Centre for Internet & Society

India's biometric database notched up one billion members on Monday, as the government sought to allay concerns about privacy breaches in the world's biggest such scheme.

The news by AFP was published by Daily Mail, UK on April 4, 2016. Sunil Abraham gave inputs.

The database was set up seven years ago to streamline benefit payments to millions of poor people as well as to cut fraud and wastage. Under the scheme, called Aadhaar, almost 93 percent of India's adult population have now registered their fingerprints and iris signatures and been given a biometric ID, according to the government.

IT minister Ravi Shankar Prasad hailed it as "an instrument of good governance" at a ceremony in New Delhi marking the crossing of the one-billion member mark.

Prasad said the initiative, inherited from the previous left-leaning Congress government, had enabled millions to receive cash benefits directly rather than dealing with middlemen.

He said the government had saved 150 billion rupees ($2.27 billion) on its gas subsidy scheme alone -- by paying cash directly to biometric card holders instead of providing cylinders at subsidised rates.

He also said all adequate safeguards were in place to ensure the personal details of card holders could not be stolen or misused by authorities given access to the database.

"We have taken all measures to ensure privacy. The data will not be shared with anyone except in cases of national security," Prasad said.

His comments come after parliament passed legislation last month giving government agencies access to the database in the interests of national security.

It was passed using a loophole to circumvent the opposition in parliament, where the ruling Bharatiya Janata Party (BJP) lacks a majority in the upper house.

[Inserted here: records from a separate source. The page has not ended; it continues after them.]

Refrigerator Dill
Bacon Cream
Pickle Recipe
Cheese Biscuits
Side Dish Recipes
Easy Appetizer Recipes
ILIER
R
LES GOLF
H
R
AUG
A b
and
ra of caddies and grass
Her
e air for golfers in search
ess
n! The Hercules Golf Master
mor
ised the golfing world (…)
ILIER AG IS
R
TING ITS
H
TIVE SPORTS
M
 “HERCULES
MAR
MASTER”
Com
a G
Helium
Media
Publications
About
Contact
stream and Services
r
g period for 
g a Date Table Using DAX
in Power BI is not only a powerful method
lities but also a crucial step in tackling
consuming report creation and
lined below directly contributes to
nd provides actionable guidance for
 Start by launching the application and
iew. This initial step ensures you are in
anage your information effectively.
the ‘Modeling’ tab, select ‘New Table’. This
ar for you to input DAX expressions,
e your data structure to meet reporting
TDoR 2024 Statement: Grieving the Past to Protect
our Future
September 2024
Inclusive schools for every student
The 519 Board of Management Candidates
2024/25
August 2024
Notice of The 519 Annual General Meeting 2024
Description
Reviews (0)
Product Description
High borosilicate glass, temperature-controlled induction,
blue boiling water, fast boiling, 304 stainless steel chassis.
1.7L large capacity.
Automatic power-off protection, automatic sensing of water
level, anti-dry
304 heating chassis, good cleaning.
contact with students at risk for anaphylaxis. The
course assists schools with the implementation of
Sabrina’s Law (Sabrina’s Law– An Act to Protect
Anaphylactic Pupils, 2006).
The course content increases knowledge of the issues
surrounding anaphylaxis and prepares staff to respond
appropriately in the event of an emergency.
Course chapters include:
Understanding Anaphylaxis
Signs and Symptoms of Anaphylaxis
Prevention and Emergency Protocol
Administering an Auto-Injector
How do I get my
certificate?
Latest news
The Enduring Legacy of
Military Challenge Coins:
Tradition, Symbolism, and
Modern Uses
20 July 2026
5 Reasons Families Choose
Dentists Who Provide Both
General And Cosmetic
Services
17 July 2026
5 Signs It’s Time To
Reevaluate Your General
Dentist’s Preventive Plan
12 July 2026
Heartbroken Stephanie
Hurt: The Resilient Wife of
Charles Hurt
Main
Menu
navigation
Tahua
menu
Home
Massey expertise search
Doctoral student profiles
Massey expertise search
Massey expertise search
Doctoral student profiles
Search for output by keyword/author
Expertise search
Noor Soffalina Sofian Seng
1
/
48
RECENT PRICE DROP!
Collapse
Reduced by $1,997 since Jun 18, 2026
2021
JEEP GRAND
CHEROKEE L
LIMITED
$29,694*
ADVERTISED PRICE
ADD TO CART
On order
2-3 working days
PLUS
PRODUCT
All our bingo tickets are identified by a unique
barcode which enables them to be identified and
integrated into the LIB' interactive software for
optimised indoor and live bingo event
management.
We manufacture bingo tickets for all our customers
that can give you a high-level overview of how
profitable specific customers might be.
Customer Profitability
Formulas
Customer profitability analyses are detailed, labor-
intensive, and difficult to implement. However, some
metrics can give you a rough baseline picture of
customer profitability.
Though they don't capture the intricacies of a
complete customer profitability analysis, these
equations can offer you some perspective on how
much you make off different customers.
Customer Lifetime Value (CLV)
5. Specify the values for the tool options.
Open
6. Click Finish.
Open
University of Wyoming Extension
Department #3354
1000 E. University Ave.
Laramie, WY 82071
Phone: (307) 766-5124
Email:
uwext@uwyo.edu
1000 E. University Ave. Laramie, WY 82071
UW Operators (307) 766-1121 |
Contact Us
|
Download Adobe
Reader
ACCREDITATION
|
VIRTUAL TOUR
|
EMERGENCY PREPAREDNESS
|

The way it was passed, as well as the legislation itself, raised concerns about government agencies accessing private citizens' details.

Internet experts have also raised fears about the safety of such a massive database, including hacking and theft of details.

"It was as if Indian lawmakers wrote an open letter to criminals and foreign states saying, 'we are going to collect data to non-consensually identify all Indians and we are going to store it in a central repository. Come and get it!'," Sunil Abraham, executive director of the Centre for Internet and Society, wrote in India's Frontline news magazine.